Cooper A, Hannan E L, Bessey P Q, Farrell L S, Cayten C G, Mottley L
Columbia University College of Physicians and Surgeons and Harlem Hospital Center, New York, New York, USA.
J Trauma. 2000 Jan;48(1):16-23; discussion 23-4. doi: 10.1097/00005373-200001000-00004.
New York State Trauma Registry data were analyzed to determine whether there is a significant relationship between the volume of trauma patients treated by a trauma center and its risk-adjusted inpatient mortality rate.

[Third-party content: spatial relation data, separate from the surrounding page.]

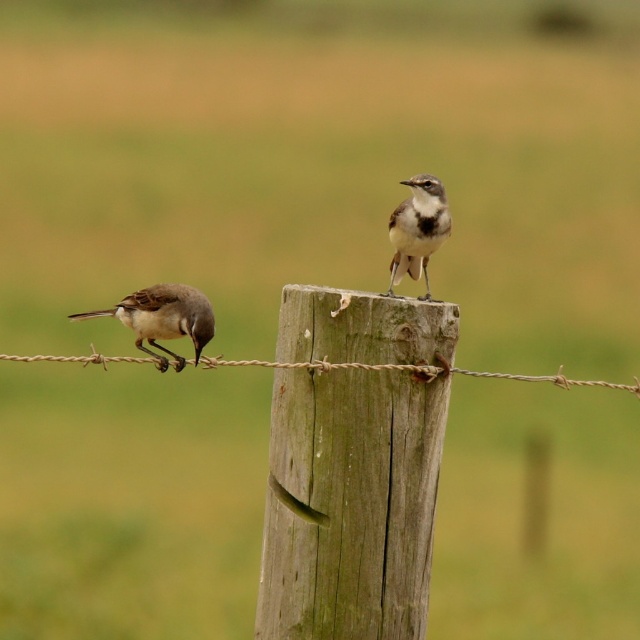
You are a drone operator trying to capture a closeup of the two birds on the wooden post. The first bird is at point (412, 460) and the second bird is at point (125, 356). Which bird should you focus on first to ensure the best shot without moving the drone?

The first bird at point (412, 460) is in front of the second bird at point (125, 356), so focusing on the first bird will ensure it is in the foreground and the best shot without moving the drone.

You are a birdwatcher observing the scene. You notice the brown speckled feathers at left and the gray speckled bird at upper center. Which bird is positioned higher in the image?

The gray speckled bird at upper center is positioned higher in the image than the brown speckled feathers at left.

You are a birdhouse builder observing the scene. You need to determine if the weathered wood post at center can support a new birdhouse that requires a base width of 30 cm. The gray speckled bird at upper center is currently perched there. Can the post accommodate the birdhouse without displacing the bird?

The weathered wood post at center might be wider than the gray speckled bird at upper center. Since the bird is perched there, the post must be at least as wide as the bird to support it. If the post is wider than the bird, it likely has enough width to also accommodate a 30 cm base birdhouse, provided other structural factors are considered.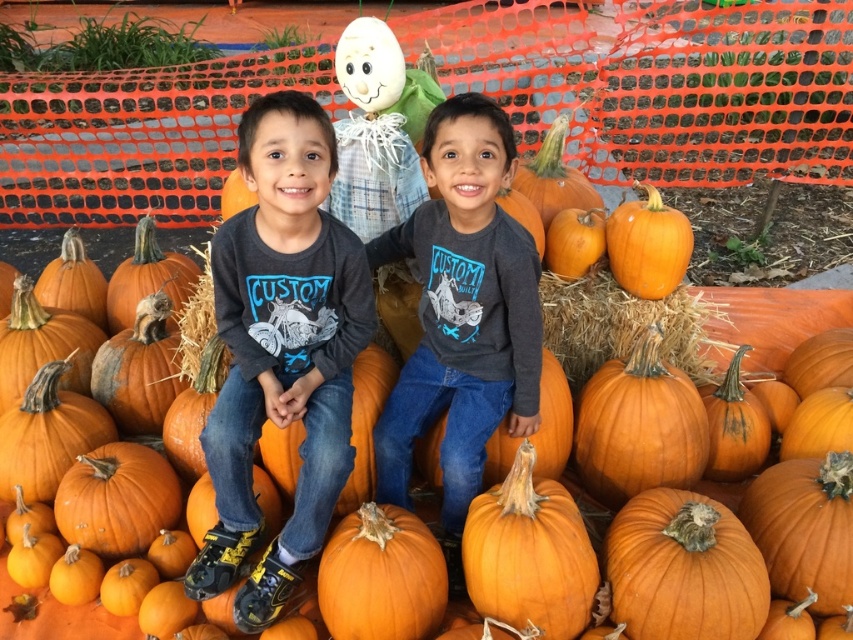
Question: Considering the real-world distances, which object is farthest from the orange matte pumpkin at center?

Choices:
 (A) orange matte pumpkin at right
 (B) dark gray cotton shirt at center
 (C) brown straw at center

Answer: (B)

Question: Which point is farther from the camera taking this photo?

Choices:
 (A) (459, 150)
 (B) (328, 310)
 (C) (134, 636)

Answer: (C)

Question: Is matte gray shirt at center positioned before dark gray cotton shirt at center?

Choices:
 (A) no
 (B) yes

Answer: (B)

Question: Which is farther from the orange matte pumpkin at right?

Choices:
 (A) brown straw at center
 (B) matte gray shirt at center

Answer: (B)

Question: Is orange matte pumpkin at center above brown straw at center?

Choices:
 (A) no
 (B) yes

Answer: (B)

Question: Is orange matte pumpkin at center above brown straw at center?

Choices:
 (A) yes
 (B) no

Answer: (A)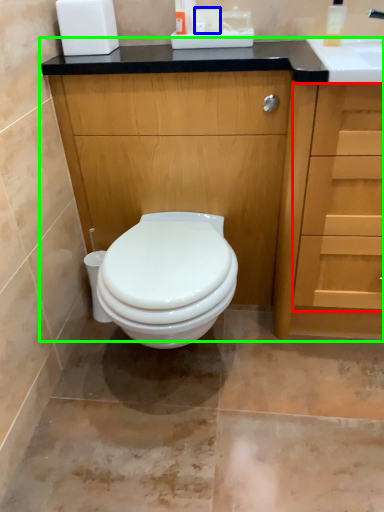
Question: Estimate the real-world distances between objects in this image. Which object is farther from drawer (highlighted by a red box), toilet paper (highlighted by a blue box) or bathroom cabinet (highlighted by a green box)?

Choices:
 (A) toilet paper
 (B) bathroom cabinet

Answer: (A)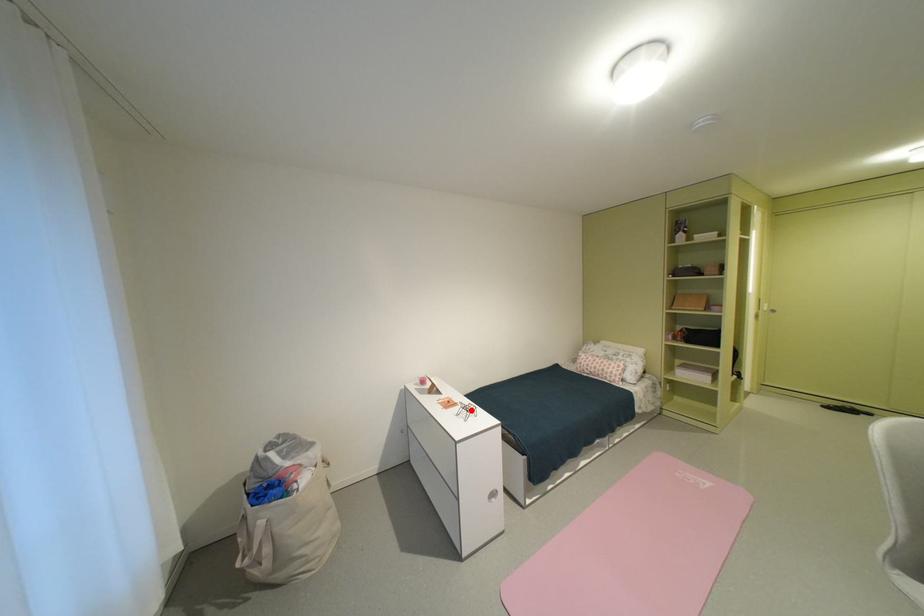
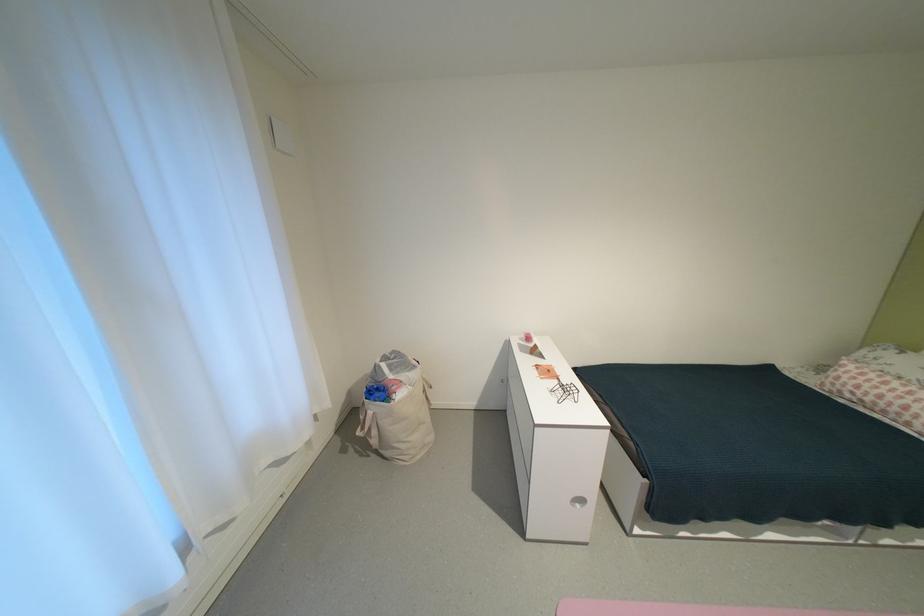
In the second image, find the point that corresponds to the highlighted location in the first image.

(568, 387)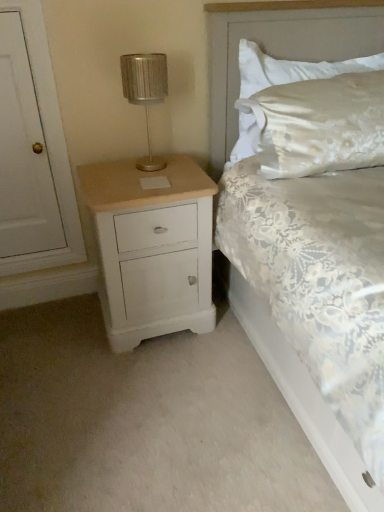
Question: Considering the relative sizes of satin white pillow at upper right and white lace bed at center in the image provided, is satin white pillow at upper right taller than white lace bed at center?

Choices:
 (A) no
 (B) yes

Answer: (A)

Question: Is satin white pillow at upper right with white lace bed at center?

Choices:
 (A) yes
 (B) no

Answer: (B)

Question: Considering the relative positions of satin white pillow at upper right and white lace bed at center in the image provided, is satin white pillow at upper right to the right of white lace bed at center from the viewer's perspective?

Choices:
 (A) no
 (B) yes

Answer: (B)

Question: Is there a large distance between satin white pillow at upper right and white lace bed at center?

Choices:
 (A) yes
 (B) no

Answer: (B)

Question: Does satin white pillow at upper right come in front of white lace bed at center?

Choices:
 (A) no
 (B) yes

Answer: (A)

Question: Would you say metallic silver table lamp at upper left is inside or outside white lace bed at center?

Choices:
 (A) outside
 (B) inside

Answer: (B)

Question: Considering the positions of metallic silver table lamp at upper left and white lace bed at center in the image, is metallic silver table lamp at upper left taller or shorter than white lace bed at center?

Choices:
 (A) tall
 (B) short

Answer: (B)

Question: Considering their positions, is metallic silver table lamp at upper left located in front of or behind white lace bed at center?

Choices:
 (A) behind
 (B) front

Answer: (A)

Question: Would you say metallic silver table lamp at upper left is to the left or to the right of white lace bed at center in the picture?

Choices:
 (A) right
 (B) left

Answer: (B)

Question: From the image's perspective, is white lace bed at center above or below satin white pillow at upper right?

Choices:
 (A) below
 (B) above

Answer: (A)

Question: Looking at their shapes, would you say white lace bed at center is wider or thinner than satin white pillow at upper right?

Choices:
 (A) wide
 (B) thin

Answer: (A)

Question: From their relative heights in the image, would you say white lace bed at center is taller or shorter than satin white pillow at upper right?

Choices:
 (A) tall
 (B) short

Answer: (A)

Question: Is white lace bed at center in front of or behind satin white pillow at upper right in the image?

Choices:
 (A) front
 (B) behind

Answer: (A)

Question: In terms of width, does white lace bed at center look wider or thinner when compared to metallic silver table lamp at upper left?

Choices:
 (A) thin
 (B) wide

Answer: (B)

Question: In terms of size, does white lace bed at center appear bigger or smaller than metallic silver table lamp at upper left?

Choices:
 (A) big
 (B) small

Answer: (A)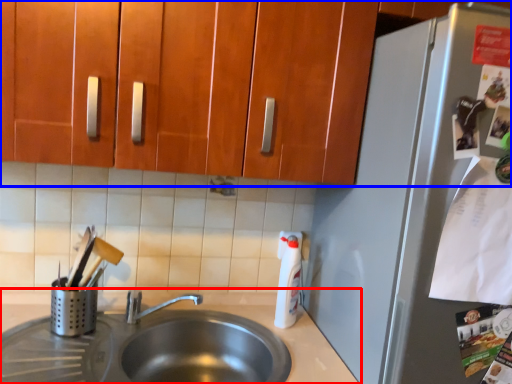
Question: Among these objects, which one is nearest to the camera, countertop (highlighted by a red box) or cabinetry (highlighted by a blue box)?

Choices:
 (A) countertop
 (B) cabinetry

Answer: (B)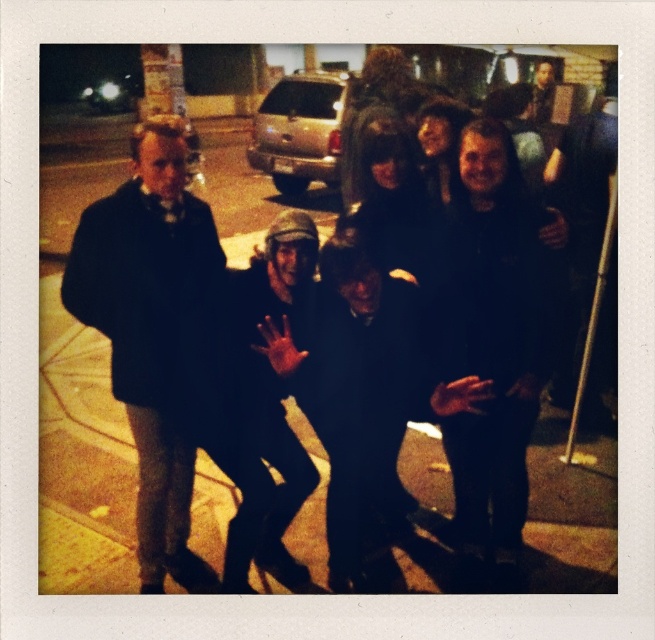
Looking at this image, which is above, dark wool coat at left or black fuzzy jacket at center?

dark wool coat at left is above.

Does dark wool coat at left have a lesser width compared to black fuzzy jacket at center?

Incorrect, dark wool coat at left's width is not less than black fuzzy jacket at center's.

Find the location of a particular element. This screenshot has height=640, width=655. dark wool coat at left is located at coordinates (155, 332).

Find the location of a particular element. dark wool coat at left is located at coordinates (155, 332).

Which of these two, dark brown leather jacket at center or dark gray knit hat at center, stands shorter?

dark brown leather jacket at center is shorter.

Who is more forward, (419, 403) or (265, 396)?

Point (265, 396) is more forward.

Is point (346, 438) closer to camera compared to point (231, 467)?

No, (346, 438) is behind (231, 467).

The image size is (655, 640). Identify the location of dark brown leather jacket at center. (358, 384).

Based on the photo, which of these two, black fuzzy jacket at center or dark gray knit hat at center, stands shorter?

With less height is dark gray knit hat at center.

Is black fuzzy jacket at center above dark gray knit hat at center?

Yes, black fuzzy jacket at center is above dark gray knit hat at center.

Is point (514, 513) behind point (282, 493)?

Yes, it is behind point (282, 493).

Where is `black fuzzy jacket at center`? Image resolution: width=655 pixels, height=640 pixels. black fuzzy jacket at center is located at coordinates (495, 337).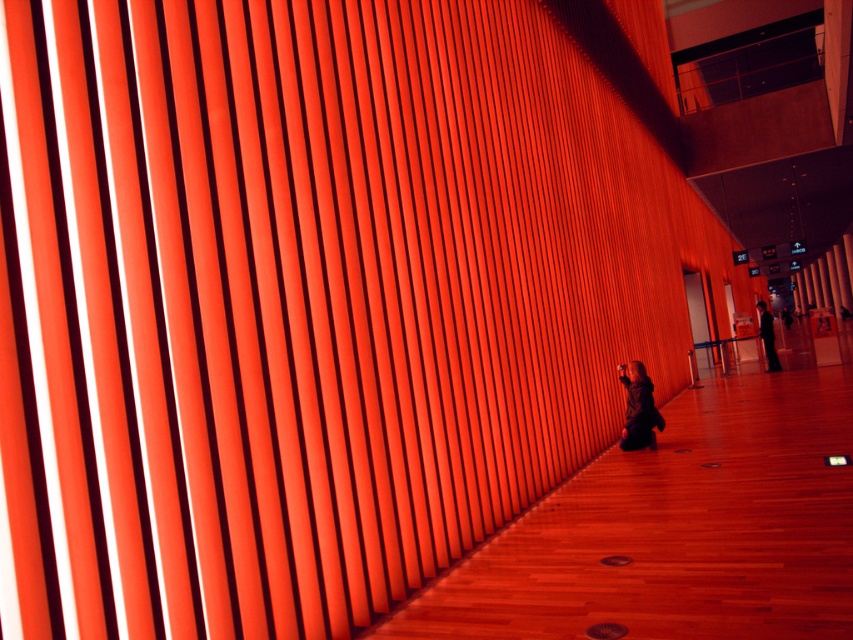
You are organizing a charity event and need to display two items on a table. The items are the matte black jacket at lower center and the dark suit at center. The table has a width of 1.2 meters. Can both items fit side by side on the table without overlapping?

The matte black jacket at lower center has a lesser width compared to the dark suit at center. Since the table is 1.2 meters wide, and the jacket is narrower than the suit, both items can fit side by side as long as their combined widths do not exceed 1.2 meters. However, the exact dimensions of each item are not provided, so it is recommended to measure them first to ensure they fit.

You are standing in the architectural space described. You see the matte black jacket at lower center and the dark suit at center. Which object is positioned lower in the scene?

The matte black jacket at lower center is positioned lower than the dark suit at center.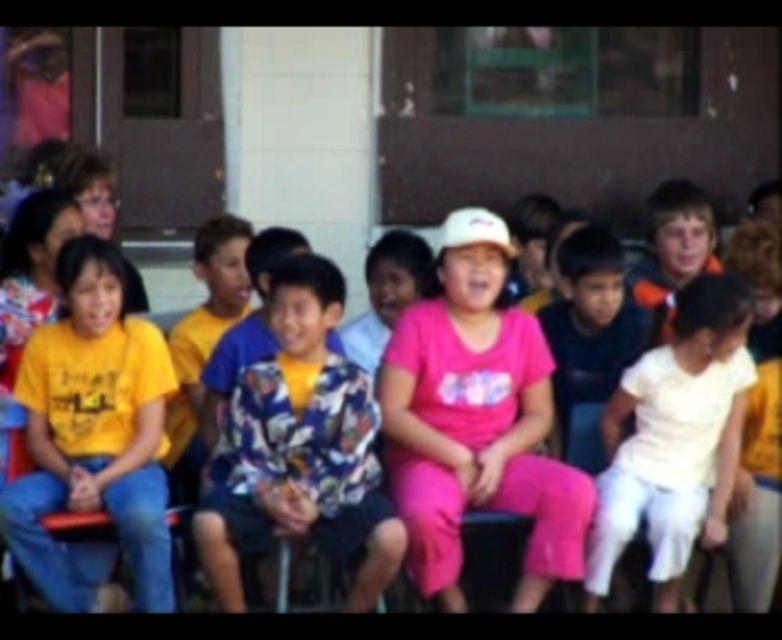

Stepwise logistic regression was used to identify significant independent predictors of mortality, their weights, and the probability of in-hospital mortality for each patient. These data were then used to calculate risk-adjusted mortality rates for various ranges of hospital volume. Ranges were identified on the basis of homogeneity of mortality rates, the number of hospitals in each range, and the number of patients in each range. Three volume measures were used: (1) total annual volume of trauma cases > or = 1200 and total annual volume > or = 240 for patients with Injury Severity Score (ISS) > or = 15 (equivalent to American College of Surgeons [ACS] criteria), (2) total annual volume of patients with ISS > or = 15, and (3) total annual volume of cases in the Registry (approximately, inpatients with ISS > or = 9).
Results show that the 35 New York State trauma centers not meeting the ACS criteria had lower, but not significantly lower, observed and risk-adjusted mortality rates (7.62% and 8.25%, respectively) than the corresponding rates for the 8 New York State trauma centers that met the ACS criteria (9.36% and 8.83%, respectively). Regarding the other two criteria, hospital ranges representing lower annual volumes tended to have somewhat lower, although not significantly lower, observed and risk-adjusted mortality rates. For example, using a total annual volume for patients with ISS > or = 15, the risk-adjusted mortality rates for the volume ranges 1-150, 151-250, and 251+ were 7.78%, 9.23%, and 8.70%, respectively.
We were unable to document an inverse relationship between hospital volume and inpatient mortality rate for trauma centers in New York State. Volume criteria should not be considered indicators of the quality of trauma care.
分析纽约州创伤登记数据,以确定创伤中心治疗的创伤患者数量与其风险调整后的住院死亡率之间是否存在显著关系。
采用逐步逻辑回归来确定死亡率的显著独立预测因素、其权重以及每位患者的院内死亡概率。然后使用这些数据计算不同医院规模范围内的风险调整死亡率。根据死亡率的同质性、每个范围内的医院数量以及每个范围内的患者数量来确定范围。使用了三种规模衡量指标:(1)每年创伤病例总数≥1200例,且损伤严重度评分(ISS)≥15的患者每年总数≥240例(等同于美国外科医师学会[ACS]标准);(2)ISS≥15的患者每年总数;(3)登记处病例的每年总数(大致为ISS≥9的住院患者)。
结果显示,不符合ACS标准的35家纽约州创伤中心的观察到的死亡率和风险调整后的死亡率(分别为7.62%和8.25%)低于符合ACS标准的8家纽约州创伤中心的相应死亡率(分别为9.36%和8.83%),但差异不显著。对于其他两个标准,代表较低年规模的医院范围的观察到的死亡率和风险调整后的死亡率往往略低,但差异不显著。例如,使用ISS≥15的患者每年总数,规模范围为1 - 150、151 - 250和251以上的风险调整死亡率分别为7.78%、9.23%和8.70%。
我们无法证明纽约州创伤中心的医院规模与住院死亡率之间存在反比关系。规模标准不应被视为创伤护理质量的指标。